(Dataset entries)
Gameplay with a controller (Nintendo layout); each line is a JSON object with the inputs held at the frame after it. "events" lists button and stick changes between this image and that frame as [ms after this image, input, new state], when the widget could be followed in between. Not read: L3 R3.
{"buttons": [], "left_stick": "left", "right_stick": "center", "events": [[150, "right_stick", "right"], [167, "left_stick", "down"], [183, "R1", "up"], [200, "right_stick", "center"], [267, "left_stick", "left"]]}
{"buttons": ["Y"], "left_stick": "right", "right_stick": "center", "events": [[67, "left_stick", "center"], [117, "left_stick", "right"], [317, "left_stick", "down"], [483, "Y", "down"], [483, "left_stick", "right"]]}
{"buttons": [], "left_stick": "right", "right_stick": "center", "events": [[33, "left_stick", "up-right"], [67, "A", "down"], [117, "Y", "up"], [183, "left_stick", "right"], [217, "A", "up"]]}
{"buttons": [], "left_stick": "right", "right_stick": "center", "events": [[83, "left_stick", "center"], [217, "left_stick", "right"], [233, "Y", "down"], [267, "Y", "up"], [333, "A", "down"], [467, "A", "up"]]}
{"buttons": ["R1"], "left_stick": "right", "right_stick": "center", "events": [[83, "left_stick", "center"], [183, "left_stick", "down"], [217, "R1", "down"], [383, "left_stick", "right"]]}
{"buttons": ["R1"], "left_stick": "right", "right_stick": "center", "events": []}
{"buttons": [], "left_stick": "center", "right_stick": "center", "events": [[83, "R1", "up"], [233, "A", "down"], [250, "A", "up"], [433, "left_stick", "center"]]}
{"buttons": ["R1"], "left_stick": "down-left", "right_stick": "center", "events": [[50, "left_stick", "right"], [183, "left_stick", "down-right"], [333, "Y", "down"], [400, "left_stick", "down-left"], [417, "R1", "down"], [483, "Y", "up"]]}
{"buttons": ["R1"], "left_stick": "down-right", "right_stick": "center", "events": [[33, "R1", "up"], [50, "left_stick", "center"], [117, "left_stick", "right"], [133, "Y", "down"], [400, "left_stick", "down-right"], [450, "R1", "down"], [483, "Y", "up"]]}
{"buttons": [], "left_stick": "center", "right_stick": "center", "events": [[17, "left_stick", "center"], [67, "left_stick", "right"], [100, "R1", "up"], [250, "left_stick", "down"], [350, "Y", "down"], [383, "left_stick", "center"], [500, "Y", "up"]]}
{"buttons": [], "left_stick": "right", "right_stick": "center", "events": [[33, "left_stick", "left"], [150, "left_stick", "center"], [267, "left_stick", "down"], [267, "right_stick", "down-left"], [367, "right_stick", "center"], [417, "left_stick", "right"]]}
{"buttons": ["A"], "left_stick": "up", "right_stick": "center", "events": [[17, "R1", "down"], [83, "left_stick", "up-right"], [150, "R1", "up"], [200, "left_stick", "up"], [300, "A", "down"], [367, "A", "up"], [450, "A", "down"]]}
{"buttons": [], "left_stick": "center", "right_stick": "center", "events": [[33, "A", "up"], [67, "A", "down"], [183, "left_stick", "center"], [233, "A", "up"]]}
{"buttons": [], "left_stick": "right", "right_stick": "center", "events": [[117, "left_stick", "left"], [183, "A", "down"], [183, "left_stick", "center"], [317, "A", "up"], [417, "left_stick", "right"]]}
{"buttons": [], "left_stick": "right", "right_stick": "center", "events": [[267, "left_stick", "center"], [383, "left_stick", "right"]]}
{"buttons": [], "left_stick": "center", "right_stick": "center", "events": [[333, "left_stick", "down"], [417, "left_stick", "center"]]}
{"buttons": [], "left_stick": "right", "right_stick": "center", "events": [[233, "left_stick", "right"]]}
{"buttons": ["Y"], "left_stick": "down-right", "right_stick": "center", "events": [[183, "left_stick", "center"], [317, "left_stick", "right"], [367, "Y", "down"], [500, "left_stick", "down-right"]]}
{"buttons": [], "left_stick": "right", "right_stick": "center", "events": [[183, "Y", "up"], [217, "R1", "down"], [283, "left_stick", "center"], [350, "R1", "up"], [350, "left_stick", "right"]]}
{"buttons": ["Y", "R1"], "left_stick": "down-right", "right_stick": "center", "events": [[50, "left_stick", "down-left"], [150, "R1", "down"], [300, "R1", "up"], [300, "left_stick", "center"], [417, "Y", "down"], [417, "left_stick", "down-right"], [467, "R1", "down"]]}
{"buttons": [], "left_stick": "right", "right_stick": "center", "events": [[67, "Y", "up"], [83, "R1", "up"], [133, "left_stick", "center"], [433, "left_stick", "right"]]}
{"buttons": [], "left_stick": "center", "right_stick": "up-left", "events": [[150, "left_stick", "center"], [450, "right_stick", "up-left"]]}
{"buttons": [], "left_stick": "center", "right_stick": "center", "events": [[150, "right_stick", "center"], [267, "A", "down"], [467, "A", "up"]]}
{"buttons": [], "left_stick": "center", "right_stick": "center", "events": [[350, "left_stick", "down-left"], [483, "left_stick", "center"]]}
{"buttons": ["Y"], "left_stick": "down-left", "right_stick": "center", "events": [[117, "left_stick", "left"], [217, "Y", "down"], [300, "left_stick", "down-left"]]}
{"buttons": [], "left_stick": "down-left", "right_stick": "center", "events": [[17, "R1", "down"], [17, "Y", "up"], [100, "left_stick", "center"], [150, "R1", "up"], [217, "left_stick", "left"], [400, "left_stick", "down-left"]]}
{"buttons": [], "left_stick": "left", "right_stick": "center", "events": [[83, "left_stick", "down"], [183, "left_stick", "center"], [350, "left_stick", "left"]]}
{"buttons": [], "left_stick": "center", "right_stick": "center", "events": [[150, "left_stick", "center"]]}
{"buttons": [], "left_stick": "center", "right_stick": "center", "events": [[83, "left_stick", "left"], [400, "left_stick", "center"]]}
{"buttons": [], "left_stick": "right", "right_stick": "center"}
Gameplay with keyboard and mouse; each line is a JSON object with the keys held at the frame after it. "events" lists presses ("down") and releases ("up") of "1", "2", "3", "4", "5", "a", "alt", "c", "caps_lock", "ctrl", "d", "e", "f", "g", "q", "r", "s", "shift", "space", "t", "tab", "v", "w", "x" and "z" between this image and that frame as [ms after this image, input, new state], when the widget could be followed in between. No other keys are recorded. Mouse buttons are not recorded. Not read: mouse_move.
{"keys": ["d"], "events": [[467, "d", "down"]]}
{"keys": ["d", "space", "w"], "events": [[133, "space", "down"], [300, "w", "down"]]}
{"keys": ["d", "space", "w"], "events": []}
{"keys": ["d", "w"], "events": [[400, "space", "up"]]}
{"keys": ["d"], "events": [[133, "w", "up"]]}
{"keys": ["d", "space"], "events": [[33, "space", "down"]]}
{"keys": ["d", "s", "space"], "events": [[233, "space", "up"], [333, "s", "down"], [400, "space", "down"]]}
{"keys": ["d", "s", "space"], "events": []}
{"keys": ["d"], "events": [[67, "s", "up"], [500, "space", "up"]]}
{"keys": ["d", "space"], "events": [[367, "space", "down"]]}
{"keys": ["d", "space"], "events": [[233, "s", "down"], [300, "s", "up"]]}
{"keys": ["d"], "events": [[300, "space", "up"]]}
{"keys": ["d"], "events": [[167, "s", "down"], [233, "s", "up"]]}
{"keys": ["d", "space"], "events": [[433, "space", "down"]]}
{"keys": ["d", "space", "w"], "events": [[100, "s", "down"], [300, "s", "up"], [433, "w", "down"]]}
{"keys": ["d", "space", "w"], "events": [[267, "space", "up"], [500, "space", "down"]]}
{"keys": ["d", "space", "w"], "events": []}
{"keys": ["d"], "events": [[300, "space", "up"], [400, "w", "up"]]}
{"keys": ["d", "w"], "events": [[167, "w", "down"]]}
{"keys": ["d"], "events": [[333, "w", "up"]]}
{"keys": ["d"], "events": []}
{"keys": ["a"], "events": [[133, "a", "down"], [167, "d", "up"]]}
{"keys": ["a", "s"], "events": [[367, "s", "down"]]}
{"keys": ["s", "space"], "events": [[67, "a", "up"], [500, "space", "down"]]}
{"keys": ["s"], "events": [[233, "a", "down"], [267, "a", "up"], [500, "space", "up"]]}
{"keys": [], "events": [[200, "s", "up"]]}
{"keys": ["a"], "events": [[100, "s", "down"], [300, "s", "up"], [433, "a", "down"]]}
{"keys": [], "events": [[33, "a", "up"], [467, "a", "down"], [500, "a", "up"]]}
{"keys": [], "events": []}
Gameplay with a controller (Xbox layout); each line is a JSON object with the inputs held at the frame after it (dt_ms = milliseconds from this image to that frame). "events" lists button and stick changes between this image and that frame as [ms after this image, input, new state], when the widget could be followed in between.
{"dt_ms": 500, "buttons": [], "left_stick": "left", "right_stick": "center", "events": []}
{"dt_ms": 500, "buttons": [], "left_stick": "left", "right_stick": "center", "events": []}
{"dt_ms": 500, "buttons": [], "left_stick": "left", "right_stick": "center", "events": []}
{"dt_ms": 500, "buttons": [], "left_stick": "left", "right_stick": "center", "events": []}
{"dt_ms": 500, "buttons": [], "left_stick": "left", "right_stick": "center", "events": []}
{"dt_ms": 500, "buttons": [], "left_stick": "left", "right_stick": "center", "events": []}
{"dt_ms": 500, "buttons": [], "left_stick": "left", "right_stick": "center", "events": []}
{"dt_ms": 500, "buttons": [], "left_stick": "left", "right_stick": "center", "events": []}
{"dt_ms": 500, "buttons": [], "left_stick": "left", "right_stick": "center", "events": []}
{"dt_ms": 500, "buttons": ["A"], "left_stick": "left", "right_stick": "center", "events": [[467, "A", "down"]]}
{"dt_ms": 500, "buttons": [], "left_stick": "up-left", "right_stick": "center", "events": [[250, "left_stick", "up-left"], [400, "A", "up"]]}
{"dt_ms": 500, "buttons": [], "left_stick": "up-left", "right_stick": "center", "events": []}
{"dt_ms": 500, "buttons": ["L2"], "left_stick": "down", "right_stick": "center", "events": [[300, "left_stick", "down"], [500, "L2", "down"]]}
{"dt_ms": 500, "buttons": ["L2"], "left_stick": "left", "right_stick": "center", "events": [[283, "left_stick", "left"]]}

> TASK TO CARRY OUT: List the lines of the entries that include "inputs".

> COMPLETED TASK:
Gameplay with a controller (Nintendo layout); each line is a JSON object with the inputs held at the frame after it. "events" lists button and stick changes between this image and that frame as [ms after this image, input, new state], when the widget could be followed in between. Not read: L3 R3.
Gameplay with a controller (Xbox layout); each line is a JSON object with the inputs held at the frame after it (dt_ms = milliseconds from this image to that frame). "events" lists button and stick changes between this image and that frame as [ms after this image, input, new state], when the widget could be followed in between.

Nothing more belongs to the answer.